Rumbidzai Mbewe, Business Correspondent
MINES and Mining Development Minister Walter Chidhakwa has urged the corporate sector to support the Tour De Great Dyke so that it is recognised internationally.
Minister Chidhakwa said this during the launch of the second edition of the Tour De Great Dyke held last week at the Great Dyke Investments in Darwendale.
“Let’s make the Tour De Great Dyke big just like other tours being done in the world. Encourage companies to support this so that it can be something big and we should invite people from other countries so that they also come and learn,” he said.
This year, 22 cyclists from different mines took part cycled a total distance of 445,1 kilometres from Darwendale to Zvishavane. Minister Chidhakwa also urged female cyclists to participate.
“This event is not for men only but women should also take part.
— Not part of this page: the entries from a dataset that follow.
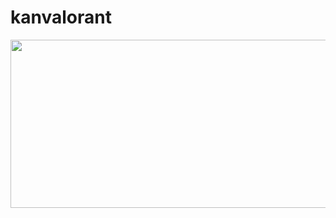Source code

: # kanvalorant

<img src="https://github.com/v2Kamikaze/weather_app_flutter/blob/main/readme_assets/demonstration.gif" width="511" height="269" />
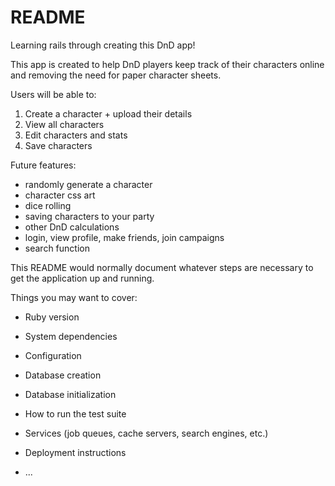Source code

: # README

Learning rails through creating this DnD app!

This app is created to help DnD players keep track of their characters online and removing the need for paper character sheets.

Users will be able to:

1. Create a character + upload their details
2. View all characters
3. Edit characters and stats
4. Save characters
   
Future features:

- randomly generate a character
- character css art
- dice rolling
- saving characters to your party
- other DnD calculations
- login, view profile, make friends, join campaigns
- search function





This README would normally document whatever steps are necessary to get the
application up and running.

Things you may want to cover:

* Ruby version

* System dependencies

* Configuration

* Database creation

* Database initialization

* How to run the test suite

* Services (job queues, cache servers, search engines, etc.)

* Deployment instructions

* ...
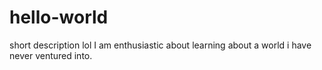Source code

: # hello-world
short description lol
I am enthusiastic about learning about a world i have never ventured into.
I am hoping that in the years to come we will be seeing women cycling together with these men at the same time imparting knowledge on the Great Dyke,” he said.
Speaking at the same event, Sports and Recreation Minister Makhosini Hlongwane said there was no better way of raising awareness of the Great Dyke than to use the platform of sport which is a neutral junction for people in the country.
“We all converge around sports one way or another, it may not necessarily be cycling but we all converge around sport. It is important as a country to be aware of the environment, what the Great Dyke holds for us, the assets it has that we can use to the beneficiary of our country,” he said.
“It is time we brought back in full force the Chambers (Zimbabwe Chamber of Mines) sport, the relationship between the two (sport and mining) cannot be over-emphasised. The mining industry is a dangerous environment, you need strong mental focus, that strong mental focus comes out of a recreated mindset, recreated body and that recreating comes from what we do in our portfolio,” he said.
YaFM chief executive officer, Mr Munyaradzi Hwengwere said the ignorance about the Great Dyke was very pervasive and as communicators they have a role to play in getting Zimbabweans to know about this resource.
“If at our level we don’t know much about the Great Dyke imagine the generality of Zimbabwe? Imagine we don’t know about what lies in the Great Dyke, what needs to be done to tap investments? As the media organisations we want to be partners with you in saying that story and we said let us do so in an accessible media using cycling with miners themselves cycling across the great dyke,” he said.